From Force Science News #168
(clicca qui per la traduzione automatica in Italiano)
New survey exposes “disturbing” shortcomings in firearms training
A “national snapshot” of in-service firearms training for municipal and county LEOs raises grave “concerns about how prepared many police officers are” for winning life-threatening encounters, according to a new report from a respected university researcher.
The report also highlights post-shooting practices in many agencies that are hampering trainers’ efforts to improve their programs.
After surveying more than 300 local-level departments, Dr. Gregory Morrison, a former officer and firearms instructor who’s now an associate CJ professor at Indiana’s Ball State University, concludes that “some findings are encouraging, but others appear likely to have serious implications” regarding officer and public safety, the public’s perception of police accountability, and the toll taken “in lives, serious injuries, disabilities, and civil litigation.”

# Task requirements
1. In the article on firearms training, why does Morrison regard some of his survey findings as troubling?
2. Summarize the article on firearms training in two sentences.

# Record set
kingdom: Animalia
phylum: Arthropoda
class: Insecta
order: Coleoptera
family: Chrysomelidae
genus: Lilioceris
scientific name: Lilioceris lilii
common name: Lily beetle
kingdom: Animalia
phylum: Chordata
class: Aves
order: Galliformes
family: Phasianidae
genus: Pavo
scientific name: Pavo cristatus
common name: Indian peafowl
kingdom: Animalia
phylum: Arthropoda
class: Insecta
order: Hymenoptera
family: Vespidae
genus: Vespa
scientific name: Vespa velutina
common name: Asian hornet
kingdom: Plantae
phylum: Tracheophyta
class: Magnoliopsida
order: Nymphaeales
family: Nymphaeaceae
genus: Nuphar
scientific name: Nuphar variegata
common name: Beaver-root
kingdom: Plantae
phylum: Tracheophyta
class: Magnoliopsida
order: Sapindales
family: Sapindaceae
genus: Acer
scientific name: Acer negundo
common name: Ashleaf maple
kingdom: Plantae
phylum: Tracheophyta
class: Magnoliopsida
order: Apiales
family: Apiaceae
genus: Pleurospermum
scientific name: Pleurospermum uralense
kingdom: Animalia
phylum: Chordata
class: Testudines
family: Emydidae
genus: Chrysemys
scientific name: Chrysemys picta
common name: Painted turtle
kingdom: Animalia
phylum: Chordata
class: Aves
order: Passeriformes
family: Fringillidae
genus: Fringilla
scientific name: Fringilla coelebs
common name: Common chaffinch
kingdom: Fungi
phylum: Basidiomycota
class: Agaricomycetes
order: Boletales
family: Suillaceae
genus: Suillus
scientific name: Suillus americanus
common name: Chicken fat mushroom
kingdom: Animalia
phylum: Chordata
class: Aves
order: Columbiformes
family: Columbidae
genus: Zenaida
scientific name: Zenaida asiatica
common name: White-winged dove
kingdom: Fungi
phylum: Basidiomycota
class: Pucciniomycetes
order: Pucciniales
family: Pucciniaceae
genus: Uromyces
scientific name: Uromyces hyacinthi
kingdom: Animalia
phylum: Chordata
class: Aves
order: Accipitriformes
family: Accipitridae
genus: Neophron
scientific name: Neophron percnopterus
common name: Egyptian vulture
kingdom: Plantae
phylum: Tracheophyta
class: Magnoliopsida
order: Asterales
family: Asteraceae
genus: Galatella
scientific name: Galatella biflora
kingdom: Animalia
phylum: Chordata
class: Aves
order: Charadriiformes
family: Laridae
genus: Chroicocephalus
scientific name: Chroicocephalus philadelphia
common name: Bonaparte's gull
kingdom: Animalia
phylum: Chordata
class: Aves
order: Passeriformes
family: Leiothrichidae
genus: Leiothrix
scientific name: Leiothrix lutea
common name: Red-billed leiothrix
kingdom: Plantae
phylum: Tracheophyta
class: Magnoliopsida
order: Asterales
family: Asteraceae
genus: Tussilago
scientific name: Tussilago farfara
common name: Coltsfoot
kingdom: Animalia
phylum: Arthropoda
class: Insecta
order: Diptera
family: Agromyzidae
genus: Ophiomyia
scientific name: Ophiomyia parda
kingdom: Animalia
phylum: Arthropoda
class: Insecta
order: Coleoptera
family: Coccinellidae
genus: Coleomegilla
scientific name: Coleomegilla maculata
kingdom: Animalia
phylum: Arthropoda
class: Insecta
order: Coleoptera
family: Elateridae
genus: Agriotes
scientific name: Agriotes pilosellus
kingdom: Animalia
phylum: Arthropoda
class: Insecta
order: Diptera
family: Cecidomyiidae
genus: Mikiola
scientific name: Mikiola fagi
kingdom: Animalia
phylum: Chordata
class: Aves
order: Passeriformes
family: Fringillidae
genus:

# Answers to each task
1. He concludes that some findings appear likely to have serious implications for officer and public safety and for the public's perception of police accountability. They also bear on the toll taken in lives, serious injuries, disabilities, and civil litigation.

2. A report by Dr. Gregory Morrison of Ball State University, based on a survey of more than 300 local-level departments, raises grave concerns about how prepared many municipal and county officers are to win life-threatening encounters. It also identifies post-shooting practices that hamper trainers' efforts to improve their programs, and it concludes that while some findings are encouraging, others appear likely to have serious implications for safety, public perception of police accountability, and the toll in lives, injuries, disabilities, and litigation.